Miuccia lo dispuso con claridad después del desfile: "Somos pequeños en el mundo, pero existimos. El cuerpo importa, la mente importa. Eso debería ser suficiente". La colección responde a esa convicción, propuesta desde el material. Para este otoño, Miuccia hizo eco de tejidos lavados que se adhieren a la piel con una suavidad casi íntima, fragmentos de popelina de algodón y cashmere doble lavado. Asimismo, lino, tul bordado y forros de shearling dotaban a la colección del aire etéreo clásico de Miu Miu.
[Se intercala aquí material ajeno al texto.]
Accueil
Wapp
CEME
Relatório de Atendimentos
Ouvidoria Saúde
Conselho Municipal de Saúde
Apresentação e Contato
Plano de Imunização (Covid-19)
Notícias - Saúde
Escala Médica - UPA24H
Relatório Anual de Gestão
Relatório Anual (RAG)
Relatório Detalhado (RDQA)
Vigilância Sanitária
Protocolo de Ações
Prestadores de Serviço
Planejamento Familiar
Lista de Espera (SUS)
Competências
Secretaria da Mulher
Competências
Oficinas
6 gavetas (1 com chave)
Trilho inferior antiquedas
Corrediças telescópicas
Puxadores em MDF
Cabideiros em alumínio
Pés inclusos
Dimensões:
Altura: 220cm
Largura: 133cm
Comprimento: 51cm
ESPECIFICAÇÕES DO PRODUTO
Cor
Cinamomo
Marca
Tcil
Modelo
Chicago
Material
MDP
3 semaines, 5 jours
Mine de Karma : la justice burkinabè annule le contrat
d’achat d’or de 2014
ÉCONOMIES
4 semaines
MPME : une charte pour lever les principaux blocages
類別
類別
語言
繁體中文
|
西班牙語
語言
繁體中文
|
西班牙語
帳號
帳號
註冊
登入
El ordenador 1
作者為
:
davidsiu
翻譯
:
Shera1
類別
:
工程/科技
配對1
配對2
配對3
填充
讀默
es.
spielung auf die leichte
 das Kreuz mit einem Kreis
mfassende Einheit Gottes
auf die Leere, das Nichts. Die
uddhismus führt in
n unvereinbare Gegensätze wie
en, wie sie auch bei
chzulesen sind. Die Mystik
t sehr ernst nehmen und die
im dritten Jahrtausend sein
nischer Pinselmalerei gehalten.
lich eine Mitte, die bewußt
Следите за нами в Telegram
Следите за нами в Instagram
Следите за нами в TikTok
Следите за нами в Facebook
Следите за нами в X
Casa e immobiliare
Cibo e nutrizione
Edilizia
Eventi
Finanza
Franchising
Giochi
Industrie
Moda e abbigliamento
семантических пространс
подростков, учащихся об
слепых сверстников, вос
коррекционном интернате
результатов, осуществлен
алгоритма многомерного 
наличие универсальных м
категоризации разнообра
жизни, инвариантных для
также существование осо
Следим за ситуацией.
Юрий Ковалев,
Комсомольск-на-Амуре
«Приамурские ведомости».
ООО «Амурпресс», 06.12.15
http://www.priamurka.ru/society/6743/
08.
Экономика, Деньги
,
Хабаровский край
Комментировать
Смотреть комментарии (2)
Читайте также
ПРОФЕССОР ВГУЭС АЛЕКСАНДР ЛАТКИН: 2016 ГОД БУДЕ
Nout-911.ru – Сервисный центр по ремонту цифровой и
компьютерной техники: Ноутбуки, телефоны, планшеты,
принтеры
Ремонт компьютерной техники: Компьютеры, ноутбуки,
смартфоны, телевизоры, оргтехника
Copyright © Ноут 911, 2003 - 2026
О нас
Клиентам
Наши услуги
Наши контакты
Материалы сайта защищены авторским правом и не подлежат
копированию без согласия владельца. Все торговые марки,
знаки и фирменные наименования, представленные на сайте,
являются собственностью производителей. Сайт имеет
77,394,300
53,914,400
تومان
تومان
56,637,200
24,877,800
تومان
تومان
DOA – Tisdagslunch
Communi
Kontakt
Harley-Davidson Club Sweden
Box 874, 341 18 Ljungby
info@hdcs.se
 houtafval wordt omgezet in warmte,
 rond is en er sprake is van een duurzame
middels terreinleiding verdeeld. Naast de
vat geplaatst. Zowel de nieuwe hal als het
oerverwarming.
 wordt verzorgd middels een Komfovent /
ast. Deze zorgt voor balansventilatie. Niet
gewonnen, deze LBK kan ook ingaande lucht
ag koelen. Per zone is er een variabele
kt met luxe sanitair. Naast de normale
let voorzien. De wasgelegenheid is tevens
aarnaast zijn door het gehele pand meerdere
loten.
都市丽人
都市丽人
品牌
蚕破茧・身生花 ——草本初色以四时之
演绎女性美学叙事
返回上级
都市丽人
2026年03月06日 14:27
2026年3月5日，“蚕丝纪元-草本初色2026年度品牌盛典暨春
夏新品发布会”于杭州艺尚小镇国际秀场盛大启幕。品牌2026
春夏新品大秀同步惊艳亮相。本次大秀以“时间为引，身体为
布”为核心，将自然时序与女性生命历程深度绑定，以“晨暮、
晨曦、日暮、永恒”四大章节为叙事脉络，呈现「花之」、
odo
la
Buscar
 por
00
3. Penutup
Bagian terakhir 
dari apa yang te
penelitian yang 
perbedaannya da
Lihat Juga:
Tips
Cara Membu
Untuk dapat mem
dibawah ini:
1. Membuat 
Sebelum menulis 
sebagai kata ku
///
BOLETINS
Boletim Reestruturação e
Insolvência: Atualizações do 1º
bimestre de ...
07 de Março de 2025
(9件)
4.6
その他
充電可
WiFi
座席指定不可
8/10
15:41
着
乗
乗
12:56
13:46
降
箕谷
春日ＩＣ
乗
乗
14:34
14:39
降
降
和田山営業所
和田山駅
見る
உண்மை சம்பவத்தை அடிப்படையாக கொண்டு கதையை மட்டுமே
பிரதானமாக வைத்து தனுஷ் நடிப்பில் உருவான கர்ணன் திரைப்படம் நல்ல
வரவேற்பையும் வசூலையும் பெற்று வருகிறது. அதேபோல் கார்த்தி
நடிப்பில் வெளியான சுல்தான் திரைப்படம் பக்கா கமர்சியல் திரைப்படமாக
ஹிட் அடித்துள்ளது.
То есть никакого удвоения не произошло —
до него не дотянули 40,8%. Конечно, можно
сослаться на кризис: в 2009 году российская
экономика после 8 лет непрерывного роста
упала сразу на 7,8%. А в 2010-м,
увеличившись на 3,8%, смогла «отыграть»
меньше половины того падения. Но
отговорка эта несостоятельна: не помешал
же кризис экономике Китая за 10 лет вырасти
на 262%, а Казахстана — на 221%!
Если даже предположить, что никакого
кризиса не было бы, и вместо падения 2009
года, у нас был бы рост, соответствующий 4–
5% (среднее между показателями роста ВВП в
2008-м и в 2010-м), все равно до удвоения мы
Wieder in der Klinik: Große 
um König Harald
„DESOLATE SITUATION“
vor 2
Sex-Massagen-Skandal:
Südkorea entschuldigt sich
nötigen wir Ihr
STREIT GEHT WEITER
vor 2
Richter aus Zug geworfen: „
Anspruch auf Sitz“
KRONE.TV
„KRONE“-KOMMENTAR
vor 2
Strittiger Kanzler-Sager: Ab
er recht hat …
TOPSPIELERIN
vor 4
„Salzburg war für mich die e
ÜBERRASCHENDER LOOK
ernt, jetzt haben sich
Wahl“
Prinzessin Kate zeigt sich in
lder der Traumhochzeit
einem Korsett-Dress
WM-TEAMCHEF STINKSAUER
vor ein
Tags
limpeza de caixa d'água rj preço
La ropa prioriza a quien la lleva, por encima de cualquier otro argumento.
Las siluetas oscilaban entre lo anecdóticamente reducido y lo oversize, con chaquetas de mangas recogidas y mitones enormes que acentuaban esa sensación de escala irreal. Los accesorios, en cambio, son todo lo contrario a la ropa: diademas de los dos mil con pedrería, plataformas en color naranja y purpurina y bolsos de pelo envueltos alrededor de la muñeca. Chloë Sevigny, Gillian Anderson y Gemma Ward, iconos de la moda por derecho propio, desfilaron sobre la hierba con ese aire de exuberancia que solo Miu Miu sabe sostener.